贾珩说完,也没有多留,正准备返回宁国府。

忽而宋皇后的贴身女官念云,一袭女官服饰,自殿中行色匆匆的跑出来,一下子唤住了贾珩。

女官身形窈窕,眉眼婉丽,见到贾珩,面上喜色难掩,说道:“卫国公,娘娘召卫国公一同用晚宴,有事相询。”

贾珩:“……”

陈潇嗔白了一眼那少年,如玉的脸蛋儿上既有无奈,也有几许羞恼。

贾珩看向那女官念云,低声说道:“念云先去和皇后娘娘回话,我稍后就去。”

陈潇冷哼一声,忽而缓行几步,凑到那少年的耳畔,低声说道:“去吧,我给你望风。”

贾珩:“……”

陈潇嘴角噙起一丝冷笑,说道:“这是心动了。”

两个人已经进行到那一步了,她还能怎么办?

贾珩没有多说其他,只是整容敛色,随着念云一路前往那宫殿。

宫苑之中——

丽人沐浴过后,已经换了一身宫裙袄裳,虽衣裙颜色素雅如兰,但原本雪肤玉颜的脸蛋儿上,无疑更多了几分红润。

贾珩进入殿中,朝宋皇后行了一礼,低声说道:“见过娘娘。”

宋皇后柳叶细眉之下,晶莹美眸凝露而闪,静静看向那少年,螓首点了点,轻声说道:“子钰,免礼平身。”

贾珩道:“谢娘娘。”

宋皇后柳叶细眉之下,美眸盈盈如水,凝视向那蟒服少年,心头不由涌起一股欢喜,说道:“子钰,坐。”

贾珩道了一声谢,然后落座在圆桌对面的绣墩上。

宋皇后问道:“子钰,这段时间在金陵处理新政,可还顺当?”

贾珩沉吟说道:“回娘娘,顺当还算顺当,不过新政之事上遇到了军屯的麻烦。”

其实,完全可以让宋皇后派陈然整饬军屯,或者主导新政,这样既能贯彻天子的意志,得天子器重,又能安定宋皇后的心思。

宋皇后诧异道:“军屯?

贾珩简单叙说了下经过,说道:“我亲自去一趟安徽,一省的军屯之事还算好料理,但随着时间过去,全国诸省的新政推行还有不少阻碍,势必还有诸般乱象,如今圣上推广新政,正是用人之际,魏王殿下也当为圣上分忧才是。”

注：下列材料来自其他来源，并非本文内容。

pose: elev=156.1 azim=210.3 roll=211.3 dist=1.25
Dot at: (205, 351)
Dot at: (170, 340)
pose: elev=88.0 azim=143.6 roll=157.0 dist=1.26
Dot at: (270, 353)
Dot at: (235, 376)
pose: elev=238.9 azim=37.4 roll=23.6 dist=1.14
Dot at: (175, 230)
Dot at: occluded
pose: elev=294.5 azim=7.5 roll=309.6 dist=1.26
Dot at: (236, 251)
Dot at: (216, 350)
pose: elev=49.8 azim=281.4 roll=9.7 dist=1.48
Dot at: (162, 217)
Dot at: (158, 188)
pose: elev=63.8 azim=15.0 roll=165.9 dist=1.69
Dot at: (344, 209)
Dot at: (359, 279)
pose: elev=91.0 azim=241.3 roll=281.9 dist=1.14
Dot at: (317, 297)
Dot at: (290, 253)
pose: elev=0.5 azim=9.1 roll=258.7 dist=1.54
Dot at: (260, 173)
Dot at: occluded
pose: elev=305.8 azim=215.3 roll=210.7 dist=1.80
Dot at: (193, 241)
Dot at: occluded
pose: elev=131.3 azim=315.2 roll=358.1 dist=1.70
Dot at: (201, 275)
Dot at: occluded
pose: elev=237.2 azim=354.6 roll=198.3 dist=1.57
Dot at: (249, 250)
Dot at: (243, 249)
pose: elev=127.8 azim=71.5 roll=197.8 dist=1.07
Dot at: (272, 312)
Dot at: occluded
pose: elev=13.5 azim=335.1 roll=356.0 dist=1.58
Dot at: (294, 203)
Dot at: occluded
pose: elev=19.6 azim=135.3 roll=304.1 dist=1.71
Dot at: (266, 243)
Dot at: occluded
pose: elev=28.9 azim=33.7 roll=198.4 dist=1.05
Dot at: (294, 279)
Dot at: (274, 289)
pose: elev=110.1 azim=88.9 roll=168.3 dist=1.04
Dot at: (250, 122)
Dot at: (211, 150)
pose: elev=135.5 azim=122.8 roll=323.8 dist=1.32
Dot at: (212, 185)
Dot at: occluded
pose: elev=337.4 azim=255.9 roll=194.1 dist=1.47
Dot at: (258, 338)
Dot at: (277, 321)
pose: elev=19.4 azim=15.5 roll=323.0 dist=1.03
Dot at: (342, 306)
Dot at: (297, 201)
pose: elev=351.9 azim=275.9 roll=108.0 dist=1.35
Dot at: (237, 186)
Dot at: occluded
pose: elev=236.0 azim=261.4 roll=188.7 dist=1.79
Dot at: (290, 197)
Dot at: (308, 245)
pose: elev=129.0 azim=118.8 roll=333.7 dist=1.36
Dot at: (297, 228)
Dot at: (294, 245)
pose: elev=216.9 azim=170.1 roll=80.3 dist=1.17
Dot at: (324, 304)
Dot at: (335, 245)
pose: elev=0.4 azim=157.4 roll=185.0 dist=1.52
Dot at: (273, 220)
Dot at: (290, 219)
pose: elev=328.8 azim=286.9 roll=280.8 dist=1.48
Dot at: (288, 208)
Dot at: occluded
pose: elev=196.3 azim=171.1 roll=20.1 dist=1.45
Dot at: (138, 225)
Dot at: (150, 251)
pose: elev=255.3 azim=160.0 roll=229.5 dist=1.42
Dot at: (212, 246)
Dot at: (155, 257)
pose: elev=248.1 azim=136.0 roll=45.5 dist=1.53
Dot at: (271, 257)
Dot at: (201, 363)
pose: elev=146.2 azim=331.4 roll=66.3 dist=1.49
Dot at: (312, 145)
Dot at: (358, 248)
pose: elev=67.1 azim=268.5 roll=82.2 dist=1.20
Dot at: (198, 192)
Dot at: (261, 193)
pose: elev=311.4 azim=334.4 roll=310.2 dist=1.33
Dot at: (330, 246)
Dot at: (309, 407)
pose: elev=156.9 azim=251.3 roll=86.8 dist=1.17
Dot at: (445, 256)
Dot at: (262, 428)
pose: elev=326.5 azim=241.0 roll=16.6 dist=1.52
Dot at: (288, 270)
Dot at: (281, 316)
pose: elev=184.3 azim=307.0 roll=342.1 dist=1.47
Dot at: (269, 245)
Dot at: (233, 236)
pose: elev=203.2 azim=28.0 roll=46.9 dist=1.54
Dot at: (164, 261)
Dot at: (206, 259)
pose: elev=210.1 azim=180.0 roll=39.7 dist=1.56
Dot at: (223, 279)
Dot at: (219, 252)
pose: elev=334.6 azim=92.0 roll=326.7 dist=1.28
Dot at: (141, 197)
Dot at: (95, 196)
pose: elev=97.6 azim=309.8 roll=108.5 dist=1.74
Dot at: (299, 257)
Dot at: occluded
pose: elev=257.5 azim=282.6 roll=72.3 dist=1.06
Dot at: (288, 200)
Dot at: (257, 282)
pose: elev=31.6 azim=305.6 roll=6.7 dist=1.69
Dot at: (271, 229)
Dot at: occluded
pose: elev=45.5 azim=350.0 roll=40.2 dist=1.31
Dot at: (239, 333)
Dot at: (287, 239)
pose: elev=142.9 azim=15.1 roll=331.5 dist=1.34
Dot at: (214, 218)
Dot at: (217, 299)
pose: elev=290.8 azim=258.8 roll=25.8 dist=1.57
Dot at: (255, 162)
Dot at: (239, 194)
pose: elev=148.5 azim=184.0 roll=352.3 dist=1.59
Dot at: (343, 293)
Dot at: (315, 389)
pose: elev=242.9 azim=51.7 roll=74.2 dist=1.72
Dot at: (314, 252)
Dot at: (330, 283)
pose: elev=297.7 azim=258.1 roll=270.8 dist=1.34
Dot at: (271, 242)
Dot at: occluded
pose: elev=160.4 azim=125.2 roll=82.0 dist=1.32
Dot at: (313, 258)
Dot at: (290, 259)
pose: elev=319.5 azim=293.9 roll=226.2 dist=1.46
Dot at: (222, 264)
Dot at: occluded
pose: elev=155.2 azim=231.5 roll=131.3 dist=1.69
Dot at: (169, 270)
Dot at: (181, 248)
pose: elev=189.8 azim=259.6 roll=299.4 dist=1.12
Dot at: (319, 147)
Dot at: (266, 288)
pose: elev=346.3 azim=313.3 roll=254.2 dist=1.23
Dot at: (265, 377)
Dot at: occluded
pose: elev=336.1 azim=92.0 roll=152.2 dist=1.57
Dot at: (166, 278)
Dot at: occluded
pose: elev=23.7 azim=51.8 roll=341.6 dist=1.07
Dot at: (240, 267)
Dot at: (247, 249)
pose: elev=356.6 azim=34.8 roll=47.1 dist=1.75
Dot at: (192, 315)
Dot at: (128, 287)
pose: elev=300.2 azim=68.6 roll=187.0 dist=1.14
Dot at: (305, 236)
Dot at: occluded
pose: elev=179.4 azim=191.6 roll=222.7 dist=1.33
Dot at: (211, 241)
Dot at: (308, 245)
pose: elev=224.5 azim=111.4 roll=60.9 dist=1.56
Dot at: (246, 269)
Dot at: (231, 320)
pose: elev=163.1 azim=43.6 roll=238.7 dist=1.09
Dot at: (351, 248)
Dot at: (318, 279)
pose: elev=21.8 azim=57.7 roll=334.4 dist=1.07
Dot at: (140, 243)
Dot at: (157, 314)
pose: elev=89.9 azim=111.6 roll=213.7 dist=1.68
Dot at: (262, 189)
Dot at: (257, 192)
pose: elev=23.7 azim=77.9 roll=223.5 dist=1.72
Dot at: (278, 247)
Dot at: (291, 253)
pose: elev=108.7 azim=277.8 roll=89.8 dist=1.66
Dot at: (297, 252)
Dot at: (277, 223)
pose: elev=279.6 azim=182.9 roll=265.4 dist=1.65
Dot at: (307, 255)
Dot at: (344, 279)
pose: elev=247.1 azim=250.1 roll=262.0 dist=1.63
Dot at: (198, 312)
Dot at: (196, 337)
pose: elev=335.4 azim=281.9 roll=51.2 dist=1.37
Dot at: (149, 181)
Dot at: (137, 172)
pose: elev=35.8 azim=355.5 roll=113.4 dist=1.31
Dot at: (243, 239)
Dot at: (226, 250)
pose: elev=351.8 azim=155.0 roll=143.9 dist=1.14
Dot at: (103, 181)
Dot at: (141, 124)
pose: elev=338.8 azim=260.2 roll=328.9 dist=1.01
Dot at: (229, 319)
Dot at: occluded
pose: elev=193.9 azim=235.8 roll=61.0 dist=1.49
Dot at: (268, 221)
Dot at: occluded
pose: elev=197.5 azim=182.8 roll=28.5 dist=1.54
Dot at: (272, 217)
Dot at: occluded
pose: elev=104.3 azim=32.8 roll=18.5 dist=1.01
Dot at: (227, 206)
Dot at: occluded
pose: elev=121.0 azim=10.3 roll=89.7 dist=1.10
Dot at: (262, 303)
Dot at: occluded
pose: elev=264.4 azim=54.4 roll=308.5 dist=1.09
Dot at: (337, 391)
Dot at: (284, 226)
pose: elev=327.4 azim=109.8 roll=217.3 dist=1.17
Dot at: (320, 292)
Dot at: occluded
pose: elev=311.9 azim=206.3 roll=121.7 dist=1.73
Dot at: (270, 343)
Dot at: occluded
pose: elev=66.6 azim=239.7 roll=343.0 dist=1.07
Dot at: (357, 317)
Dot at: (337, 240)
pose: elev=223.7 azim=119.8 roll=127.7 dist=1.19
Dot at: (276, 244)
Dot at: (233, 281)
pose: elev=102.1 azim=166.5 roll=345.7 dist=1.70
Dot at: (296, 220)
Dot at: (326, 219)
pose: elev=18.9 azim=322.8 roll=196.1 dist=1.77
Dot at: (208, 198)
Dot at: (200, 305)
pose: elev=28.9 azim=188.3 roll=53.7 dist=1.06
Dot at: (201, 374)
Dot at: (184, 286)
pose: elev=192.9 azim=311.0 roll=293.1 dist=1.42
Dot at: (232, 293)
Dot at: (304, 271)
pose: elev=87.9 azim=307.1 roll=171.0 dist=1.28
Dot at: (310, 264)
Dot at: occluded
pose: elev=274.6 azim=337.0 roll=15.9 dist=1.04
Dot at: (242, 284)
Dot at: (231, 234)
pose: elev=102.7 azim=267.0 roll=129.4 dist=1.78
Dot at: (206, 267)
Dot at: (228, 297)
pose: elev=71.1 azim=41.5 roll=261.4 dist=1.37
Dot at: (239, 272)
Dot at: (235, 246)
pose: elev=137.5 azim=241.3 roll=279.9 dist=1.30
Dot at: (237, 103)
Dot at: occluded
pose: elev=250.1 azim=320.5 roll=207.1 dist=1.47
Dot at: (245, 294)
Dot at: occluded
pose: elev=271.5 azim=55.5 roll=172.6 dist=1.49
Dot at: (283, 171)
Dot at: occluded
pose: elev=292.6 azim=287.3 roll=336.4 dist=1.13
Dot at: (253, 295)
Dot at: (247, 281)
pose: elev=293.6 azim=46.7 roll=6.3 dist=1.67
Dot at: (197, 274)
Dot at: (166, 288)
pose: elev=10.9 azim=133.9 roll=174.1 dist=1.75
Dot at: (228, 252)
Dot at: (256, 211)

宋皇后心头一动,素手摆了摆,屏退了四方垂手侍奉的女官念云,美眸盈盈如水,纤声道:“子钰,还请细言。”

贾珩凑近而坐,压低了声音,轻声道:“圣上视四条新政为万世之基,自然希望后嗣之君也能延续此等治政思路。”

宋皇后闻言,只觉脑海中闪过一道亮光,道:“那依子钰的意思是,就是让然儿他也帮着操持新政?”

“娘娘说的不错。”贾珩点了点头,轻声说道:“先前江南之地勋戚、士绅皆阻挡朝廷四条新政,楚王就从中多有奔走。”

宋皇后秀眉之下,美眸闪烁了下,道:“本宫先前听咸宁提及过此事。”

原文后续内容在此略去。